In understanding the general lack of awareness about people's committees in this time, we can point to the fact that these insitutions of self-rule were promptly and thoroughly suppressed by the United States military government as soon as they came to occupy the southern part of the peninsula in September.

What were people's committees? Briefly, they were local self-governing bodies which organized all aspects of political, economic, and social decision-making necessary to restore peoples' lives and basic services as the Japanese colonial government left. They kept the order and organized food harvesting and distribution, set up legal bodies, etc. They were of various political ideologies, and only excluded those people who had collaborated most closely with the Japanese.

But when the Japanese colonial administration left, they convinced US military commanders that the emergence of these political bodies was led by Communists. So the US military government also sought to eradicate these independent people's committees. Naturally the most conservative elements of Korean society, such as the landlords who had profited under Japanese colonialism, were also against the redistribution and justice-oriented designs of the people's committees.

The picture below, of this time period, shows the extent and geographic spread of these people's committees in the South, and challenges the idea that people in Korea were not ready to govern themselves.



What else do people know about people's committees?
Another link (from US Library of Congress sources, no less) on people's committees.

Wednesday, June 18, 2008

SILENCE: thoughts on the Japanese colonial legacy

Koreans executed during Japanese colonial period (marked with bullet practice signs)

That Koreans are a post-colonial (or even neo-colonized) people hardly seems to come up in the celebratory spin of the country as an economic powerhouse. That Japanese colonialism didn't simply 'end' in 1945 is rarely questioned.

What we keep returning to in our New York discussions is the deep-rooted impact of Japanese colonial occupation on not just the material realities of the time, the obvious exploitation of both Korean resources and labor, but also how the legacy is also psychic, relational, generational in terms of the way it fragmented and displaced and divided people from each other- which was then aped and magnified by the US military government when it occupied the south in 1945.
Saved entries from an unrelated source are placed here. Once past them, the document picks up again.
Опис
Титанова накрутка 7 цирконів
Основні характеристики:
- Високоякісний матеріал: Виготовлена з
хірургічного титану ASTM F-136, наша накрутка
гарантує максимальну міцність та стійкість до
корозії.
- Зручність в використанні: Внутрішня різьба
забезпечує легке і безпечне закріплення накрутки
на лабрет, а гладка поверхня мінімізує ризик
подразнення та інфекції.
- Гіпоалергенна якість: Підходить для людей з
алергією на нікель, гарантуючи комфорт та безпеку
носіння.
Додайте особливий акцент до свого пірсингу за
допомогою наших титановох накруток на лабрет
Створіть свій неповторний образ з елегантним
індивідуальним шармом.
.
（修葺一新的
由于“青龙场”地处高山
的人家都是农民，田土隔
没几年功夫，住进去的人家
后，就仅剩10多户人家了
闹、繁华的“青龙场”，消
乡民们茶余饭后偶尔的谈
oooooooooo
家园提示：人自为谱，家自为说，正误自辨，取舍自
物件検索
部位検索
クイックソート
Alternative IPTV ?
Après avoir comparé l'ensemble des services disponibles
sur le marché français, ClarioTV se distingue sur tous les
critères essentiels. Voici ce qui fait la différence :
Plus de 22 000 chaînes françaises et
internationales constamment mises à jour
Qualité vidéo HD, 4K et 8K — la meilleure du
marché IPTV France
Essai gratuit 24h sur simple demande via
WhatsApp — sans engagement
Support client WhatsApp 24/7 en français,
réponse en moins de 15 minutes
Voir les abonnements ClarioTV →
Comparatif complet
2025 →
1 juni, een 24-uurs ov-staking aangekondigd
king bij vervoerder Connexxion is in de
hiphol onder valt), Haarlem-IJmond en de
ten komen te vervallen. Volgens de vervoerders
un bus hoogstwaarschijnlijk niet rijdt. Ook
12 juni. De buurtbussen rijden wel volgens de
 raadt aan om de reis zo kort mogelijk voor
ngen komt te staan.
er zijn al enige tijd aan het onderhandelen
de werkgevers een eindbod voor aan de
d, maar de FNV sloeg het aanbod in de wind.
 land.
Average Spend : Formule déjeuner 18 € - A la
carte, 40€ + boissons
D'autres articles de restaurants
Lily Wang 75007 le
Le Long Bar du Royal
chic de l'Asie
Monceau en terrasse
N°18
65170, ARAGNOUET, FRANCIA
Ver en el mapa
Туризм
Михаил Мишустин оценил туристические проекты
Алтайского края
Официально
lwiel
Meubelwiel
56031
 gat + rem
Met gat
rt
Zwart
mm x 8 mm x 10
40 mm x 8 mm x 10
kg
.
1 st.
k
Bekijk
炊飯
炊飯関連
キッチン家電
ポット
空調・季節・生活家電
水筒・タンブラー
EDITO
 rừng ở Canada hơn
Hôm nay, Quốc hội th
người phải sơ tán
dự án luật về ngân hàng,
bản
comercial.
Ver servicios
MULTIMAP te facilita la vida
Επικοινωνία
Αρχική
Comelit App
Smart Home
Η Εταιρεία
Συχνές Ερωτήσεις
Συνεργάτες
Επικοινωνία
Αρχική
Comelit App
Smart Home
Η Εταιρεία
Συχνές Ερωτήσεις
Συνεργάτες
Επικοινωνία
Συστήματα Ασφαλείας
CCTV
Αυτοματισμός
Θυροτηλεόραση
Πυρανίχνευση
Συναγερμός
Who is the "I" of colonial Korea? What is the spectrum of complicity and resistance among Koreans living in this period? How do we address the fact that the social, economic, and political infrastructure of modern south Korea has been built on the foundation of those Koreans who benefited the most from collaborating with colonial Japan, who are still in power today?

And for all the witnesses and survivors speaking out decades later (such as those 할머니 who are still living among the 100,000-200,000 Korean comfort women), how hard was it to break the silence in the authoritarian, patriarchal nationalism of south Korea?

And so someone mentioned that what we are doing, what is still necessary, is excavating. Instead of History, we are unearthing histories - of everything that could not be spoken, that was taboo, that was buried, muffled, silenced, stored in secret all these years.

What do these histories mean to us now? How do they live on in the present for you?

Tuesday, June 17, 2008

New York's 학습 meeting schedule

Here is the schedule for New York KEEPers' study sessions for this year's program. The KEEP reader also follows this flow. We meet from 6:30-9:30 pm.

June 12- Introduction to KEEP
June 16- Legacies of Japanese colonialism and Independence movements
June 17- Post-Liberation (Division, US military government), Korean War and Syngman Rhee dictatorship
June 23- Park Chunghee dictatorship and economic development
June 24- Kwangju uprising and a turn toward democracy
June 30- Neoliberalism in South Korea (Trade, globalization, labor policies)
July 1-(subject to change)- 6.15.00 Summit and the unification movement

Generally, we are beginning each session by practicing our introductions in Korean, and we end each session by translating and singing some movement songs.

Our recipe: 1 facilitator. 1 Guitar. Food to share. Videos and pictures. 2 small children running around. Many voices. Shake, stir.